Spanish-style lamp posts, cobbled streets, adobe walls, clay pots and planters… Walk through the streets of the Historical Corridor in the Old District of Las Piñas and get a glimpse of the colonial past. Be transported back in time as you see historic and cultural landmarks that highlight the charming aspects of the Spanish heritage.

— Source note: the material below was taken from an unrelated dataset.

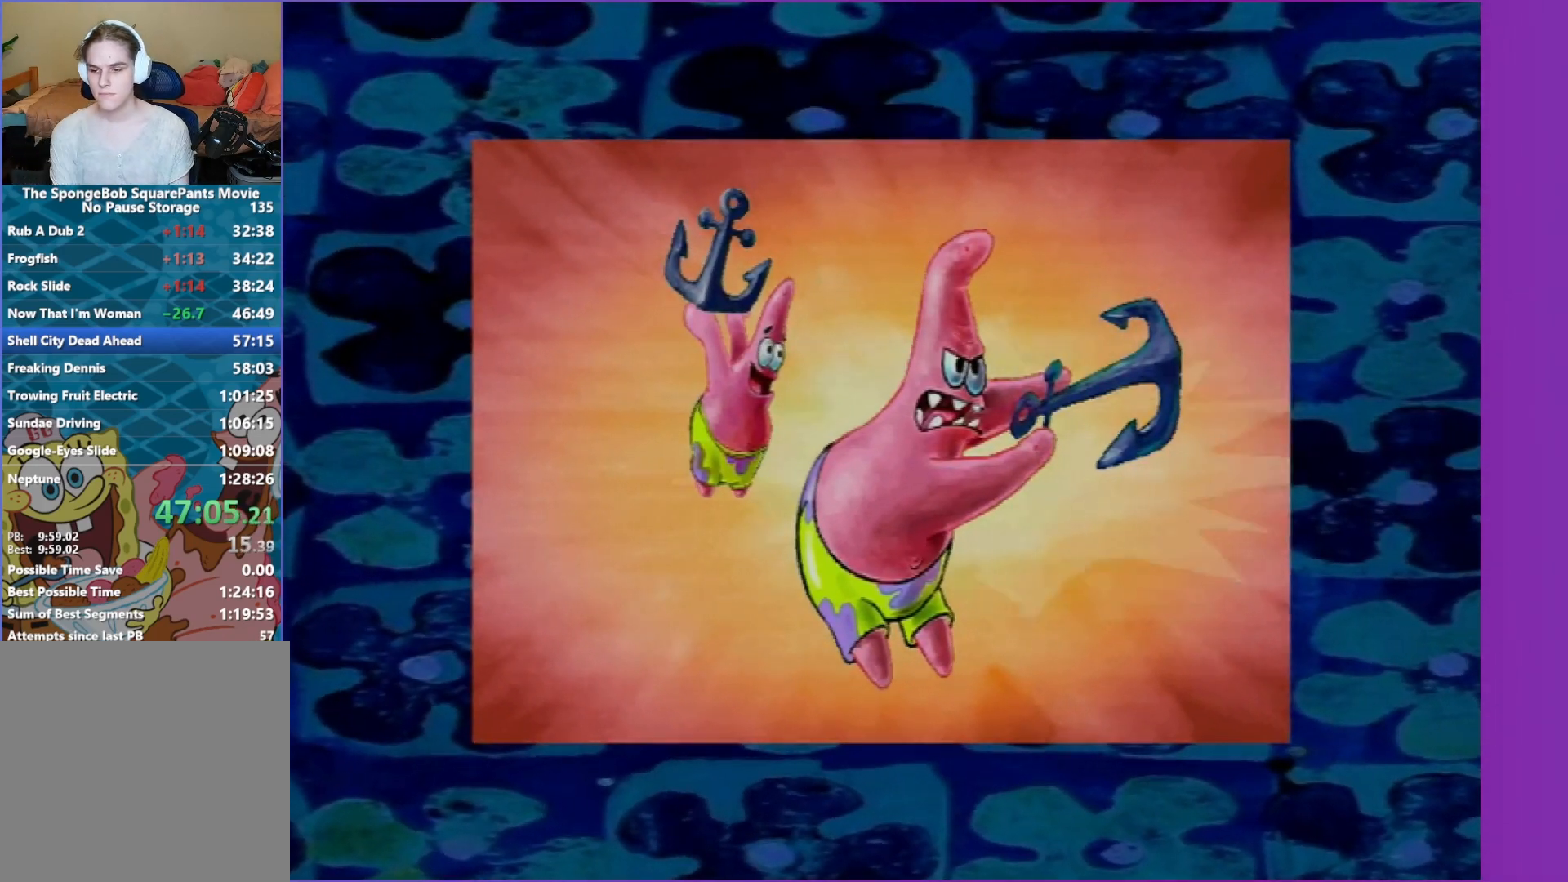
{"buttons": ["B"], "left_stick": "up-right", "right_stick": "center", "events": [[167, "B", "down"], [283, "B", "up"], [400, "B", "down"]]}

The Las Piñas Historical Corridor Project, which was initiated by then Representative Manny B. Villar Jr. last February 22, 1995, is a project that aims to preserve places of interest with historical and cultural value in order to help promote this area as a cultural site to local and foreign tourists and investors alike. It was signed into law under Republic Act No. 8003, which proclaimed the following areas as tourist spots—The Las Piñas Church and Bamboo Organ, the Old District Hospital, the Las Piñas Bridge, the Father Diego Cera Bridge, and the Asinan Area (salt beds where they maintained the old-fashioned way of salt harvesting). The directive of this particular law is to prioritize tourism development in the said areas. The restoration project covers the following districts: the Old District of Barangay Manuyo, Pulang Lupa, Daniel Fajardo E. Aldana, and Zapote.
Walk down memory lane
In the heart of the thriving city of Las Piñas, you will find a number of restored buildings and structures, one of which is the Boundary Arch that marks the border between the neighboring cities of Las Piñas and Parañaque. The design of the arch is similar to that of intertwined bamboo, but is actually made out of steel and concrete. The bamboo-inspired design is believed to symbolize the strength and resilience of Filipinos.
The project also includes the development of a Historical and Cultural Museum, which is a gift of Rep. Villar’s family to the residents of Las Piñas. This museum will act as the historical and cultural center of the city, which will uphold its vision in the years to come.
Spanish colonial architecture will also be reflected in other sites such as the New District Hospital, Manpower School, Police and Fire Station, Daniel Fajardo Hall, Public Library, Irasan Center(where the salt-making tradition will be showcased), Gabaldon Hall, and the Fr. Diego Cera Bridge.
Historic sites such as the Zapote Bridge is also part of the restoration project, as it will serve as a reminder of the courage and valor of Filipino revolutionaries, led by General Edilberto Evangelista, during the bloody battle for freedom. The Plaza Quezon is another historical landmark that has witnessed a myriad of political rallies and other significant events. It is now converted into a park where people can come together and spend a day of leisure in its pleasant surroundings.
Spanish-inspired design will also be apparent in the sidewalks, bollards, white lamp posts, and even the garbage cans. These can all be seen along the Fr. Diego Cera Avenue, a major thoroughfare in the city. One of the country’s premier architects, Francisco “Bobby” Mañosa, is involved in the project and has already created preliminary designs for it. The Las Piñas Historical Project truly reflects the glorious past of the Philippines, and is a definite source of pride for all Filipinos.